Staff at a Kenilworth hotel were right to be suspicious of the activities of a guest who turned out to be using his room as a base for his drug-dealing activities.
And when the police, tipped off by staff at the Cottage Inn, arrested Benji Davis they found he even had the equipment to make his own ecstasy tablets.
But despite the overwhelming evidence, including more than £2,000 worth of ecstasy and cocaine, he denied possessing the class A drugs with intent to supply them.
It was only on the day of his trial at Warwick Crown Court that he changed his pleas to guilty and also admitted possessing a quantity of cannabis.
Davis, 30, of Almond Tree Avenue, Bell Green, Coventry, was jailed for four-and-a-half years.
Prosecutor Michael Williams said that in May last year Davis booked into the Cottage Inn in Stoneleigh Road, Kenilworth, for five days, paying in cash for the room.
But a few days later staff became concerned about what he was up to after seeing him changing the number plate on a silver Mercedes on the car park.
He was not there when officers arrived, but they were let into his room where they found 14 grams of MDMA (ecstasy) and some paracetamol powder which is often used as a ‘cutting agent.’
Shortly afterwards Davis arrived in a blue Mercedes and was arrested – and on the way to the police station he remarked: “It’s the only way I can make money. Please, I don’t want to go to prison.”
In the footwell of the blue Mercedes, officers found an ounce (28 grams) of MDMA and a number of deals of cocaine, while in the silver car were a quantity of zip-seal bags and a set of number plates.
Davis was searched at the police station and was found to have £2,160 in cash on him and a phone on which the police found around 1500 messages relating to the supply of drugs.
Mr Williams said the ecstasy found in the car and in the room would have been worth around £1,500 in street deals, while the cocaine was worth around £500.
The officers had also found a small pill-pressing kit to enable Davis to make his own ecstasy tablets, bulking out the MDMA with paracetamol powder.
Davis also had 25 bags of skunk cannabis worth £950 which he pleaded guilty to possessing, but not with intent to supply.
When he was interviewed he said he was a regular user of cannabis, but claimed he was unaware of the drugs in the Mercedes, and that his comment about making money had related to buying and selling cars.
Mr Williams added that Davis had previous convictions for offences including shoplifting, and a caution for possessing cannabis with intent to supply it.
Gareth James, defending, said the swapping of the number plates which had first aroused suspicion was actually because a personalised number which had been on the silver Mercedes was being transferred to another vehicle.
Of the drug-dealing, he said: “He says he wasn’t making money. He says he was pressured into becoming involved in the sale of drugs because of his debts over his use of cannabis.
“For some time he’s suffered from seizures, and he finds the use of cannabis helps to avoid them. He became indebted to the drug dealer who put pressure on him.

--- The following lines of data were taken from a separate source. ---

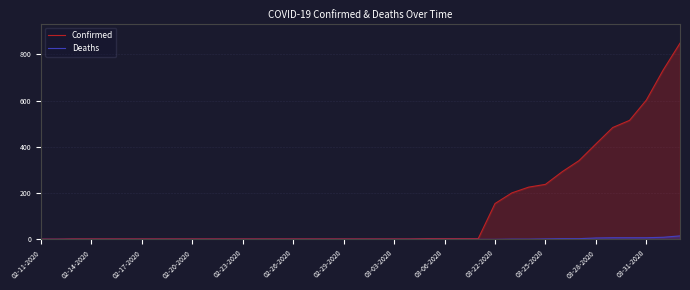

Rank the series by their average value, from lowest to highest.

Deaths, Confirmed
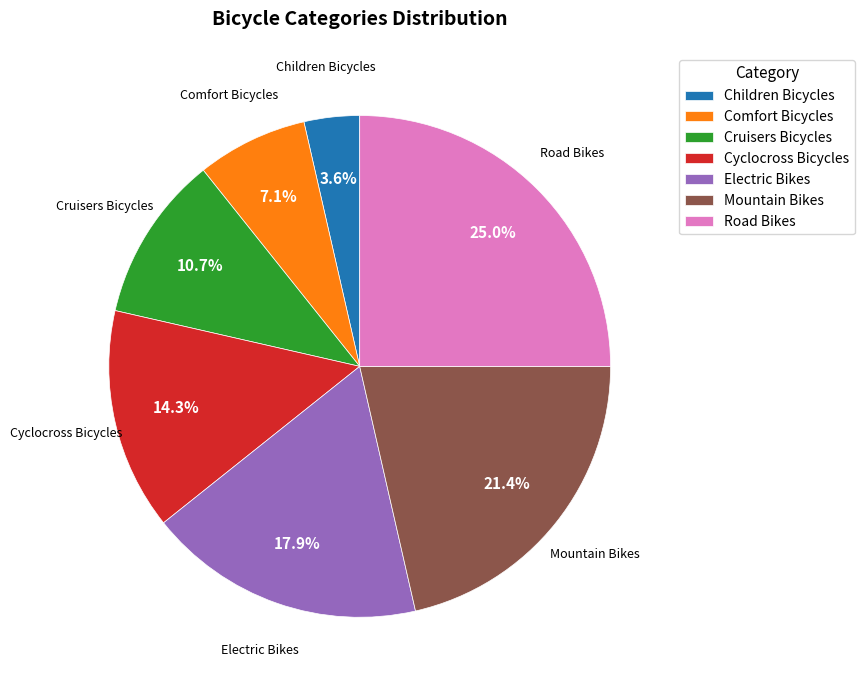

What is the ratio of the value at Cruisers Bicycles to the value at Electric Bikes?

0.6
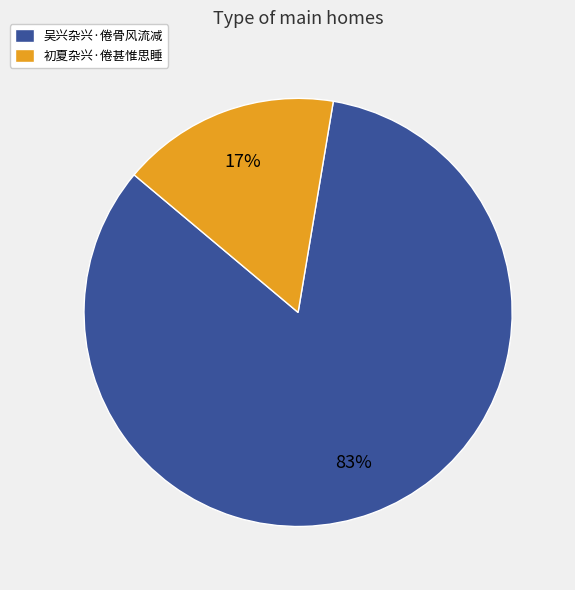

Count the number of slices in the pie.

2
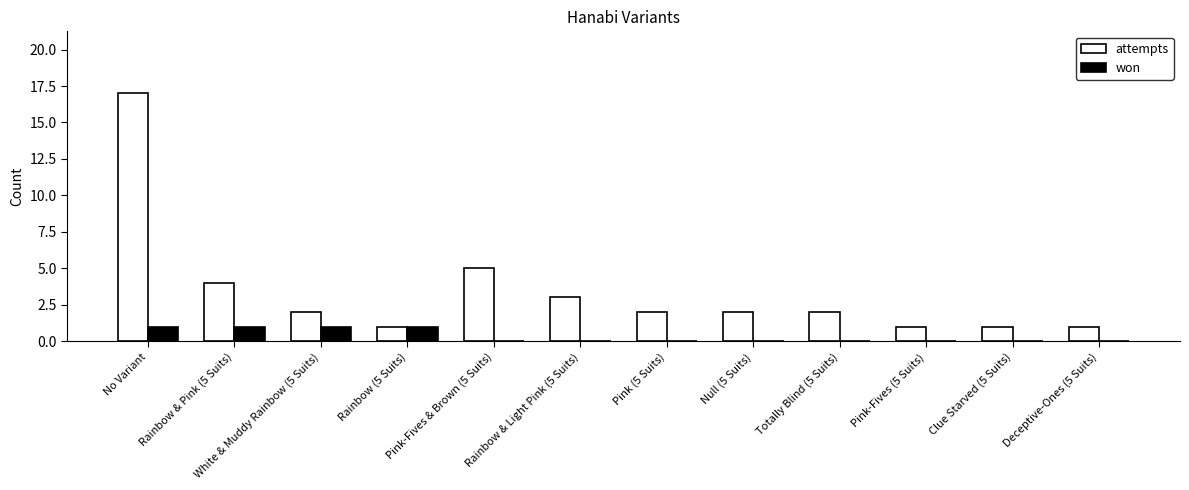

Is it true that won equals 0 at Deceptive-Ones (5 Suits)?

True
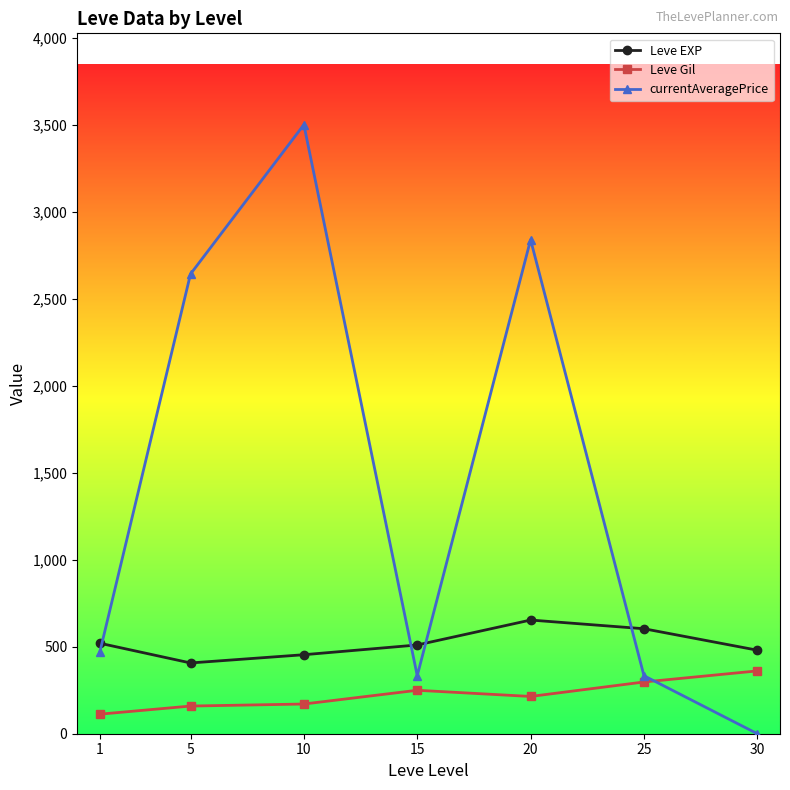

What is the maximum value for currentAveragePrice?

3500.0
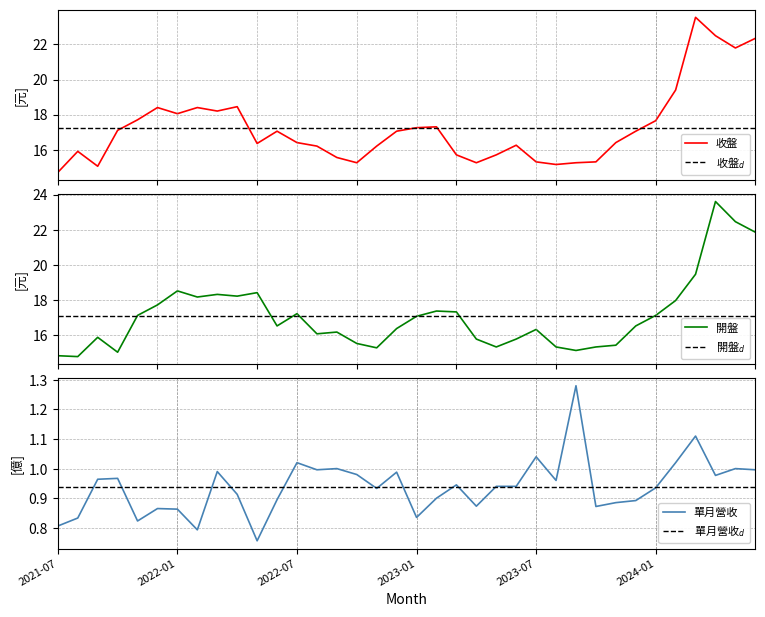

How many categories are shown in the chart?

36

“He’s not the mastermind behind this, but is a player within it. He knows a custodial sentence is inevitable.”
Jailing Davis, Judge Anthony Potter told him: “Drugs are a menace. You should know that yourself, having been a frequent user of cannabis over the years and a man who has suffered from mental health problems.
“The police found not only a quantity of ecstasy in your room, but also paracetamol, indicating you were involved in diluting the MDMA for onward sale.
“In the car they found more MDMA and a pill press you would have used to make drugs for sale - and you made a very telling comment when you said it was the only way to make money.”